EXCERPTED PASSAGE:
Getting Enough B12?
A new study at Tufts shows older Americans aren't the only ones at risk due to vitamin B12 deficiency. Are you getting your fill?
Boston [09.10.01] Until recently, scientists thought older Americans were most likely to have vitamin B12 deficiency -- which can cause confusion, numbness, anemia and dementia. But new findings from researchers at Tufts show a surprising number of young Americans -- between 20 and 50 years old -- may be just as much at risk.
According to Los Angeles' local CBS news station, a study at Tufts of 3,000 adults found that nearly 40 percent had levels of B12 that were low enough to cause neurological symptoms.
"I think there is a lot of undetected vitamin B12 deficiency out there," Tufts' Katherine Tucker, the study's lead author, told Agricultural Research Magazine.
The findings were surprising to the researchers, who expected the problem to be most common among the elderly.

PROBLEMS AND TASKS:
- 1) According to the vitamin B12 article, what share of the 3,000 adults in the Tufts study had B12 levels low enough to cause neurological symptoms?
- 2) Please resume the vitamin B12 article from its last sentence.
The material after this point is separate from the vitamin B12 article.

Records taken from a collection
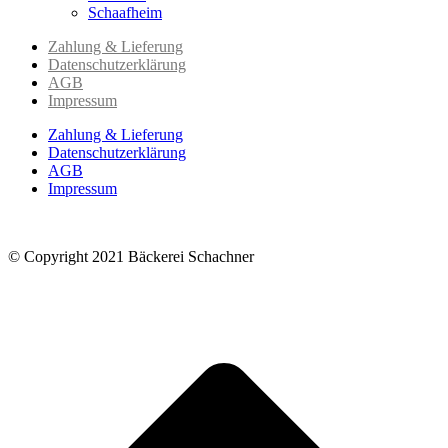
Schaafheim
Zahlung & Lieferung
Datenschutzerklärung
AGB
Impressum
Zahlung & Lieferung
Datenschutzerklärung
AGB
Impressum
© Copyright 2021 Bäckerei Schachner
t
T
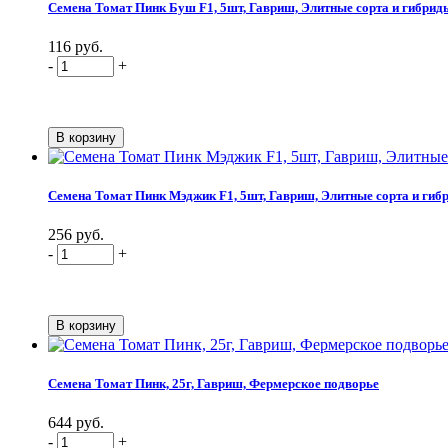
Семена Томат Пинк Буш F1, 5шт, Гавриш, Элитные сорта и гибриды
116 руб.
-
+
Семена Томат Пинк Мэджик F1, 5шт, Гавриш, Элитные сорта и гибр
256 руб.
-
+
Семена Томат Пинк, 25г, Гавриш, Фермерское подворье
644 руб.
-
+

RESPONSES BY ITEM NUMBER:
- 1) Nearly 40 percent.

- 2)
"We thought that low concentrations of B12 would increase with age," Tucker told the magazine. "But we saw a high prevalence of low B12 even among the youngest group."
While sources of the vitamin are easy to find, many people still have low levels of B12 in their bodies, said Tucker, a nutritional epidemiologist at the Jean Mayer Human Nutrition Research Center on Aging at Tufts.
The problem isn't finding sources -- poultry, eggs, dairy products and fortified cereals all contain the vitamins -- but absorbing it.
"B12 in meat can be more difficult to absorb as you age because the vitamin is bound to protein in the meat and requires acid to break down," reported the CBS station. "With age, your body produces less acid in the stomach."
In younger adults, Tucker said antacids may be to blame -- reducing acid levels and causing poor absorption of B12.
The solution, said the nutrition expert, may be fortified cereals, dairy products or supplements. All three reduced B12 deficiency in up to half of the volunteers in the Tufts study.